Top of The data

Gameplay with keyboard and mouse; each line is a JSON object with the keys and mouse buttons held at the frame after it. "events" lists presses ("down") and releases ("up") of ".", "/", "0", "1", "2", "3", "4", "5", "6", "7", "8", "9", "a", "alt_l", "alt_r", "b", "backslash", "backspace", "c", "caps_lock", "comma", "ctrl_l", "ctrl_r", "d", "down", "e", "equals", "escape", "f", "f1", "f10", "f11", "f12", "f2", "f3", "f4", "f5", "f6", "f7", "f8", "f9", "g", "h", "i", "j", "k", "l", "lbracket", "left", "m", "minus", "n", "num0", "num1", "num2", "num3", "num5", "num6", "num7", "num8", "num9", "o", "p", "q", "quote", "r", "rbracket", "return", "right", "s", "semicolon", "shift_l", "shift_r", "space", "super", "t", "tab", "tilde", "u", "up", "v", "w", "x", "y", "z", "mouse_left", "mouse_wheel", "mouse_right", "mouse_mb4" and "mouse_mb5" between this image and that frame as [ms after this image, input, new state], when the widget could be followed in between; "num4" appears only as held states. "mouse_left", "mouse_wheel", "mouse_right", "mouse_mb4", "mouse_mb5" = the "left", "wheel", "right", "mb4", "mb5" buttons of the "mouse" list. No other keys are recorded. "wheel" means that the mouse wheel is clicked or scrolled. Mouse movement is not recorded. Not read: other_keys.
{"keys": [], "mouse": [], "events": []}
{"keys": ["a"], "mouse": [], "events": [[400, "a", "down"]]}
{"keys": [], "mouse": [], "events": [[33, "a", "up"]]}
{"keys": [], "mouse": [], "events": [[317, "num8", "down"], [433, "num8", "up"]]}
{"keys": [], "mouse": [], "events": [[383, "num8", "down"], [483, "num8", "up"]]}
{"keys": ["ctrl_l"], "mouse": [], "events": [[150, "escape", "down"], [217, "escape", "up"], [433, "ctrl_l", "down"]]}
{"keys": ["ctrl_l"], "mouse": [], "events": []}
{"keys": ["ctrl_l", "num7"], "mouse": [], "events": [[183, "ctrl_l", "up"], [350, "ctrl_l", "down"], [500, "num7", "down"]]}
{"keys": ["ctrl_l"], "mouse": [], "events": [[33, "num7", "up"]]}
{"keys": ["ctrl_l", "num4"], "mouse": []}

Bottom of The data

Instructions to follow - A single number is the answer here: the count of lines in the material above holding the string "escape".

Task answer - 2